Ghanaian writer, poet, and educator

Cecilia Amoafowaa Sefa (born c. 1983) is a Ghanaian writer, poet and educator. She is known for her published poetry collections and contributions to contemporary Ghanaian literature. Her work has been used in university curricula and she is involved in advocacy efforts for children with special needs.

==Early life and education==
Cecilia Amoafowaa Sefa was born in Kwahu in the Eastern Region of Ghana. She earned a Bachelor of Arts degree in English Language from the Kwame Nkrumah University of Science and Technology (KNUST) and later studied at the University for Development Studies where she prepared for a teaching career.

==Career==
Sefa works professionally as a high school English teacher at Tamale Senior High School in northern Ghana. In addition to her work in education, she is active in literary circles and community outreach.

She is the President of the Autism Help Foundation (AHF), an organization focused on supporting individuals with neurodevelopmental conditions and their families.

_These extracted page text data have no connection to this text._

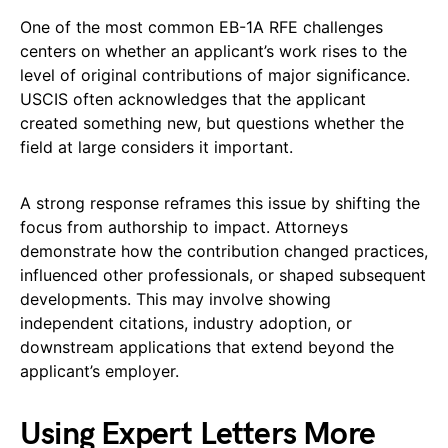
One of the most common EB-1A RFE challenges
centers on whether an applicant’s work rises to the
level of original contributions of major significance.
USCIS often acknowledges that the applicant
created something new, but questions whether the
field at large considers it important.
A strong response reframes this issue by shifting the
focus from authorship to impact. Attorneys
demonstrate how the contribution changed practices,
influenced other professionals, or shaped subsequent
developments. This may involve showing
independent citations, industry adoption, or
downstream applications that extend beyond the
applicant’s employer.
Using Expert Letters More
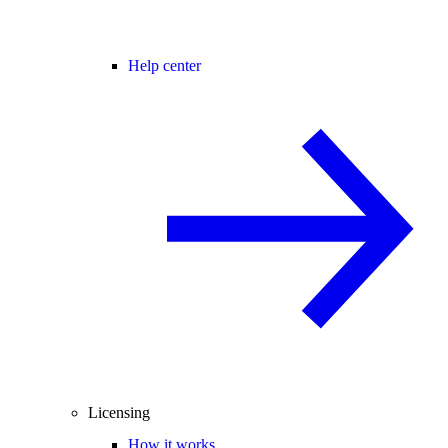
Help center
Licensing
How it works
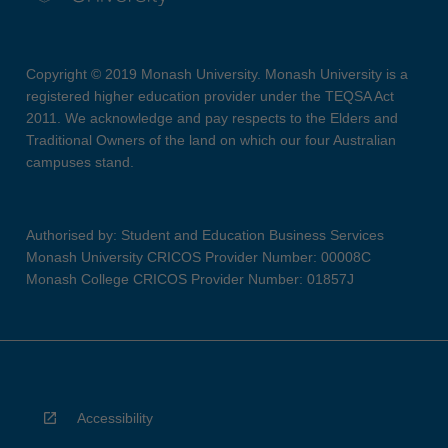
Copyright © 2019 Monash University. Monash University is a
registered higher education provider under the TEQSA Act
2011. We acknowledge and pay respects to the Elders and
Traditional Owners of the land on which our four Australian
campuses stand.
Authorised by: Student and Education Business Services
Monash University CRICOS Provider Number: 00008C
Monash College CRICOS Provider Number: 01857J
Accessibility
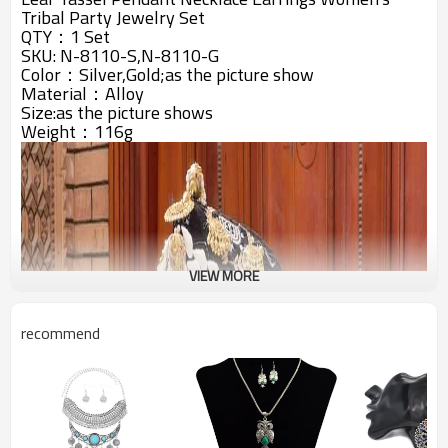
Tribal Party Jewelry Set
QTY：1 Set
SKU: N-8110-S,N-8110-G
Color：Silver,Gold;as the picture show
Material：Alloy
Size:
as the picture shows
Weight：116g
VIEW MORE
recommend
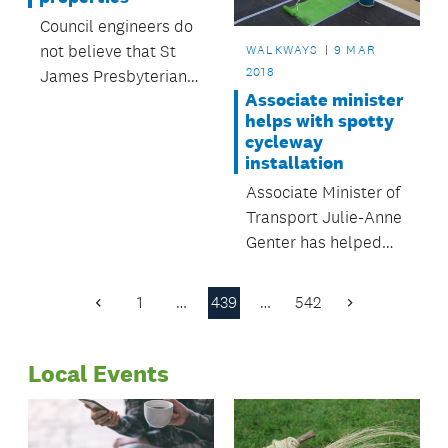
Council engineers do
not believe that St
WALKWAYS
9 MAR
2018
James Presbyterian
Associate minister
Church is at risk of
helps with spotty
imminent collapse.
cycleway
installation
Associate Minister of
Transport Julie-Anne
Genter has helped
install the new
contra-flow cycleway
1
…
439
…
542
Previous
Next
on Federal Street.
Page
Page
Local Events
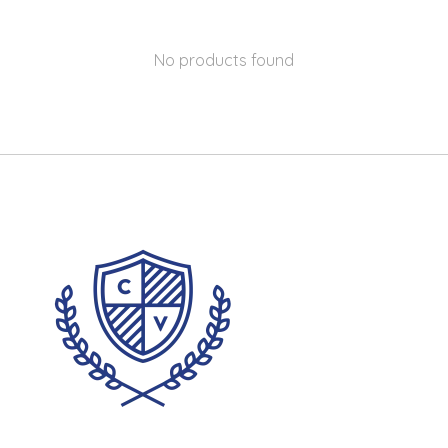
No products found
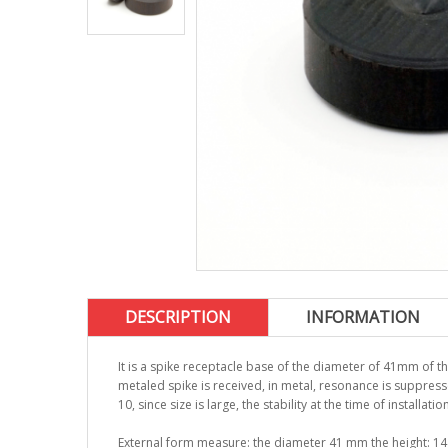
DESCRIPTION
INFORMATION
It is a spike receptacle base of the diameter of 41mm of t
metaled spike is received, in metal, resonance is suppress
10, since size is large, the stability at the time of installati
External form measure: the diameter 41 mm the height: 1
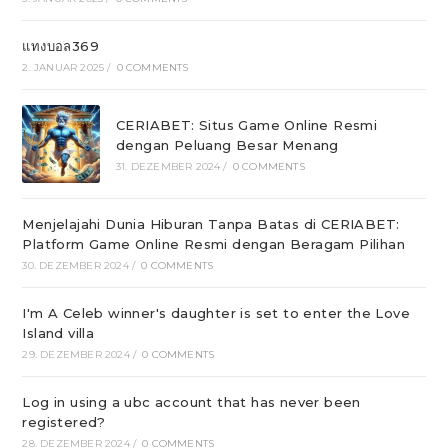
แทงบอล369
2. JANUAR 2025
/
0 COMMENTS
CERIABET: Situs Game Online Resmi
dengan Peluang Besar Menang
31. DEZEMBER 2024
/
0 COMMENTS
Menjelajahi Dunia Hiburan Tanpa Batas di CERIABET:
Platform Game Online Resmi dengan Beragam Pilihan
30. DEZEMBER 2024
/
0 COMMENTS
I'm A Celeb winner's daughter is set to enter the Love
Island villa
29. DEZEMBER 2024
/
0 COMMENTS
Log in using a ubc account that has never been
registered?
28. DEZEMBER 2024
/
0 COMMENTS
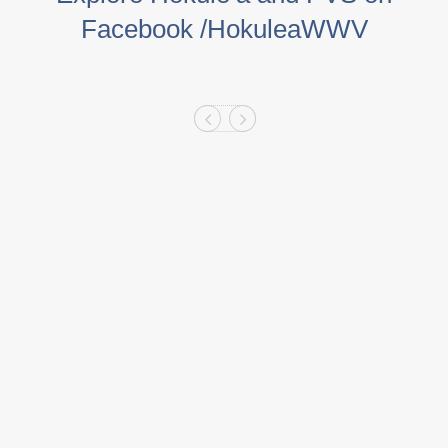
Facebook /HokuleaWWV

Sefa has published at least two book-length works of poetry and prose.

==Personal life==
Sefa maintains a personal online presence through writing and blogs where she shares poetry, essays and reflections on culture and society. She is active in promoting reading and writing among young people and advocates for social causes such as autism awareness.

==Selected works==
- Poetry Excursion on an African Mind – her first poetry collection, which was selected for study in a course on Female Writers of Africa at KNUST.
- Secondary Rhythms – a book that explores the experiences of young people and social themes.